AF Boot Camp wasn't quite like yours... I had a male and female TI (Technical Instructor). The female was as mean as mean can get and the male was actually kind of nice. Stern, but nice. I guess the female had to prove that she belonged and was just as bad and tough as any guy...
We had lots of fire drills as I'm sure everyone did... where when we would get back inside our barracks everything would be strewn all over the place and we were told to pick it up to only have another fire drill and so on and so on and so on... My fondest memory was one day after forming up outside during a fire drill a huge TI from another Flight was helping out. We had one super goofey guy in our Flight and Sgt. Dilwago lit into him. He was spitting and screaming and finally said, "You've got an IQ lower than plant life!" That struck me as hilarious on that particular day for some reason and I just busted out laughing and couldn't stop. The laughter eventually spread throughout the squadron and everyone was losing it. Sgt. Dilwago tried the best he could to get angry and began screaming at the top of his lungs at everyone of us. But when he couldn't keep us from laughing, he just joined us... Oh, the memories!!!
__________________
Andy Reeves
If you only do what you've always done, you can only get what you've always gotten.
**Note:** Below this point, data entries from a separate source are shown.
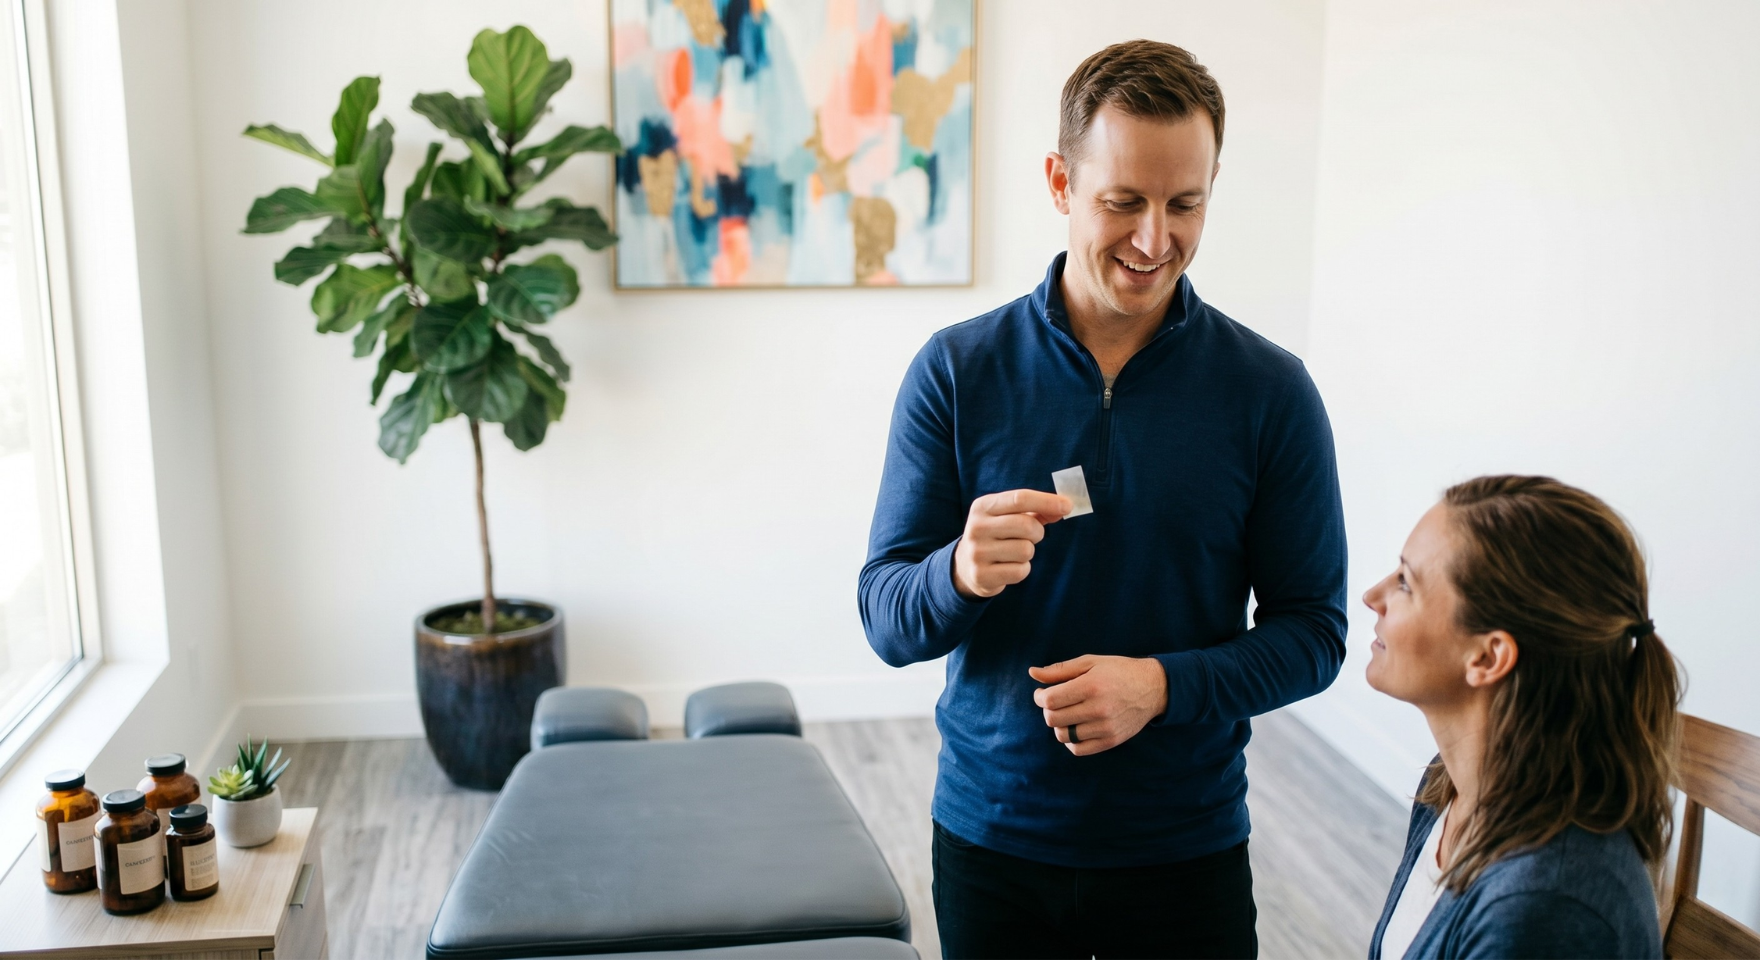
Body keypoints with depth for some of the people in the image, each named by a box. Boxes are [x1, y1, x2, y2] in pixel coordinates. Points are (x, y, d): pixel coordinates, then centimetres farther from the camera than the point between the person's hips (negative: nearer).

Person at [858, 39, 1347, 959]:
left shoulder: (1269, 390, -7)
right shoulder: (957, 369, -7)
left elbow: (1313, 632, -3)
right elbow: (885, 621, -6)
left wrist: (1166, 683, -20)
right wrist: (961, 574, -28)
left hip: (1187, 846, 0)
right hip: (988, 839, 1)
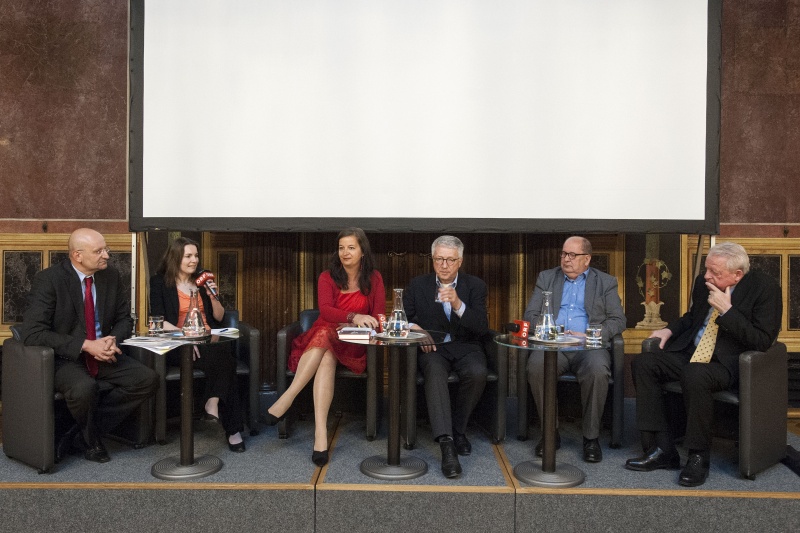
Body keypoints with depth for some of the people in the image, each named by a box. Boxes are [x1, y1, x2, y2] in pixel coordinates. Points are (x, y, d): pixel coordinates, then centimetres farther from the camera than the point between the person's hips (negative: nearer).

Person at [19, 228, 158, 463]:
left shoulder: (111, 276, 4)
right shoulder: (47, 280, -12)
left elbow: (124, 319, 13)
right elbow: (32, 333, -19)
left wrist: (113, 340, -11)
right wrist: (85, 345, -25)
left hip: (102, 354, 6)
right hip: (65, 358, -5)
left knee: (147, 380, -17)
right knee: (84, 389, -37)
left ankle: (79, 435, -4)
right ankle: (91, 442, -2)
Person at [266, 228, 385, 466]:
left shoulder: (373, 279, 9)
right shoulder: (327, 277, 5)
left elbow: (379, 316, 1)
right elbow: (325, 310, -14)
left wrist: (367, 322, -23)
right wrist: (353, 317, -34)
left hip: (352, 345, 0)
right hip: (321, 337, 0)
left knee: (327, 356, -36)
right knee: (326, 358, -36)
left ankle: (287, 398, -40)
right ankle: (320, 431, -44)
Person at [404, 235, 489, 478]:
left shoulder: (475, 285, 4)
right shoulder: (418, 285, 7)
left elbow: (483, 328, -7)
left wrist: (458, 304, -25)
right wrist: (414, 327, -15)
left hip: (466, 347, 1)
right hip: (432, 348, 0)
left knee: (478, 373, -32)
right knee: (434, 371, -35)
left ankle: (457, 429, -8)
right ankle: (446, 442, -42)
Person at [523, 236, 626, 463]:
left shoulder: (606, 282, 14)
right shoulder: (546, 278, 18)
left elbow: (618, 320, 6)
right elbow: (531, 314, 12)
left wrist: (588, 336, -10)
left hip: (588, 345, -1)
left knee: (598, 370, -35)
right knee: (536, 366, -32)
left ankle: (591, 436, -15)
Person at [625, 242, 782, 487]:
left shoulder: (765, 287, -11)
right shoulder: (703, 282, 6)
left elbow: (763, 341, -18)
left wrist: (727, 310, -22)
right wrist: (670, 330, 6)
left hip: (728, 363, -7)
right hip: (690, 354, 7)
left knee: (694, 374, -37)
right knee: (643, 363, -13)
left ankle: (699, 457, -18)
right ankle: (662, 449, -11)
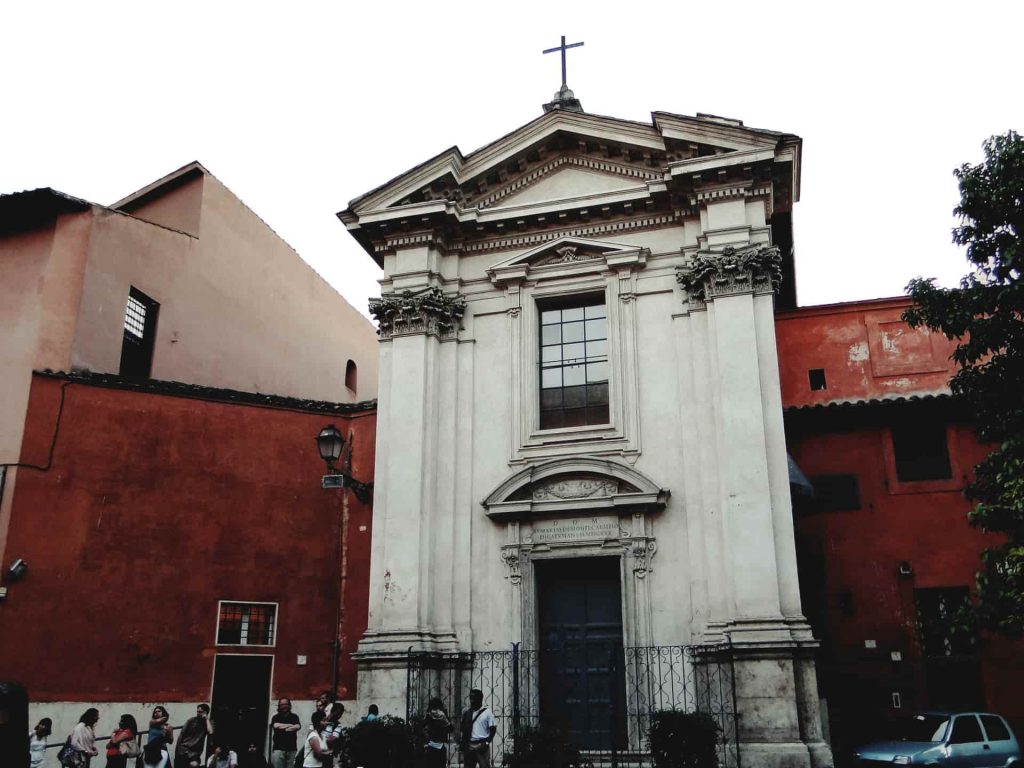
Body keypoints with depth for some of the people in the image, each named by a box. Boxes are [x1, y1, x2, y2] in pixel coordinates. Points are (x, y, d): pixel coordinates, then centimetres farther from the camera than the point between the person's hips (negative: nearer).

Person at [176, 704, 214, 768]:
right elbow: (182, 734, 5)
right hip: (183, 749, 1)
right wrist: (177, 748, 1)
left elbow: (210, 732, -20)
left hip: (195, 752, -1)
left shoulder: (208, 722, 0)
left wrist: (207, 719, -15)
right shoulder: (191, 720, 1)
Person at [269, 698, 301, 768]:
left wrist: (282, 727, -6)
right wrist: (290, 725, -3)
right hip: (278, 748, -1)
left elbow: (298, 726, -6)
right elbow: (276, 725, -11)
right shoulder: (276, 717, 10)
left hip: (291, 748, 1)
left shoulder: (294, 717, 12)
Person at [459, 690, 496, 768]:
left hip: (482, 746, -4)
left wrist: (487, 742, -11)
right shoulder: (466, 714, 10)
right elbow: (464, 730, 14)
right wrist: (462, 744, 4)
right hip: (469, 746, 4)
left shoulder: (487, 713, -2)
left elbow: (493, 729, -2)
The tradition was not lost between your time and mine. By the time that I flew in to SD, got bedding and a rack, it was about 1am. About O:dark30 all hell broke loose.
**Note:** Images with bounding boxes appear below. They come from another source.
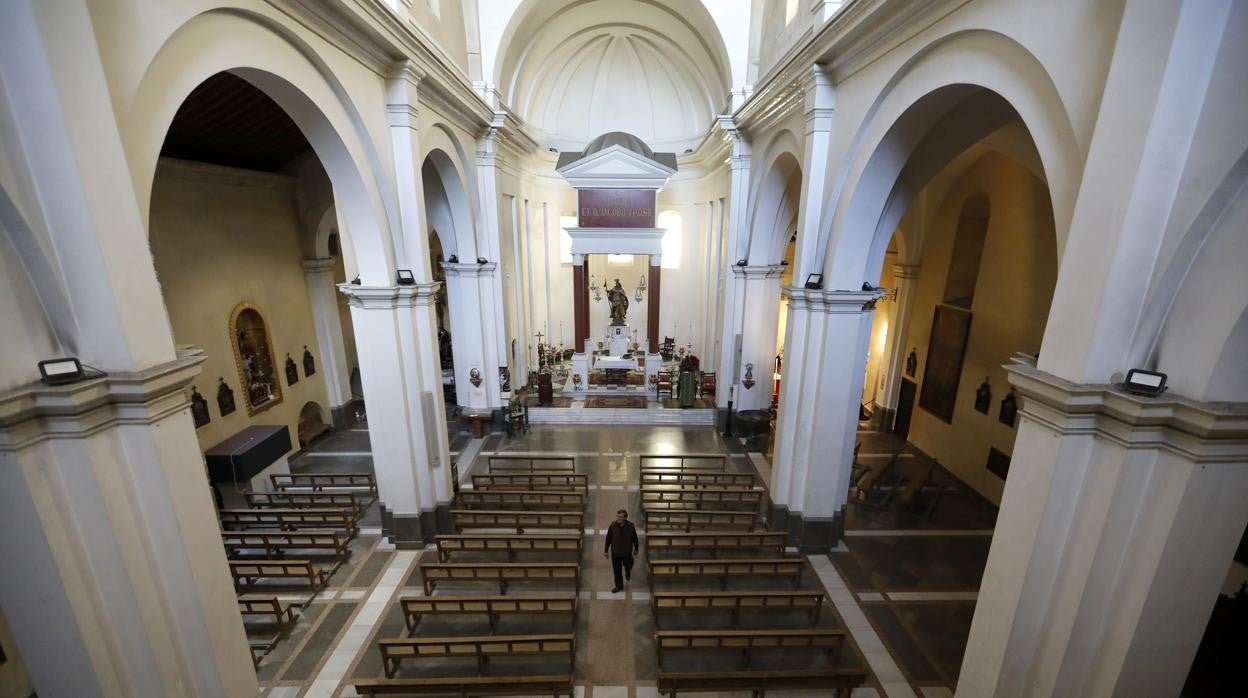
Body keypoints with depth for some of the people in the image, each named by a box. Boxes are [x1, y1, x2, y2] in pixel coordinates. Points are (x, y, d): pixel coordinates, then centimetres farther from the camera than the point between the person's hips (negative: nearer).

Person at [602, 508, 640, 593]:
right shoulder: (613, 525, -23)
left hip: (627, 552, 0)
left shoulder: (631, 526, -24)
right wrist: (606, 550, -1)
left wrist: (636, 549, 5)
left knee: (628, 565, 24)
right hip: (615, 552, 0)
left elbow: (635, 538, -7)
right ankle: (619, 585, 39)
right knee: (617, 570, 13)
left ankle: (627, 572, 62)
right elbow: (608, 538, -10)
I was sleeping away, oblivious as to where I was until the yelling and crashing started. I came from a deep sleep into what I thought was some sort of disaster setting. At first I didn't know where I was... but it didn't take long to figure it out. I was just glad that I wasn't the closest rack to the door, as they were puilling people out of their bunks as well as throwing garbage cans and banging on the lid with a night stick.
I will never forget that GaryE.
__________________
Gary Randall OMD/GSE Midway Island 1977 - 1979 Forum Rules - Click Here <--
When we finally were formed into a company day 3 the exact thing happened at our barracks Gary !! I guess its a right of passage!! We were in LA all day for swearing in. We were Bussed to SD late night in the Rain stopping at MCRD first. To see what happened to those guy put the fear of God in all of us Navy Dudes. We were put into a old barracks & we got assigned with people who were in various Holds. I think our company 182 was jinxed from the get go. I was gung ho Navy & by the end of our first week of training / abuse I was counting the days till my seporation.
Howard
__________________
Howard Gillins [AKA] Howdude,Midway 70-71 ABH-2 Fire Dept,Group Member since 2001.Retired since 2002.
My first memory of bootcamp was the next morning after we arrived in R&O (Receiving & Outfitting) at NTC San Diego. Someone came into the barracks about 4:30am, threw one of those old metal trash cans down the length of the barracks crashing into a couple of other trash cans and told us we had 15 minutes to get showered, dressed, shaved, and downstairs into line ready to march to the chow hall!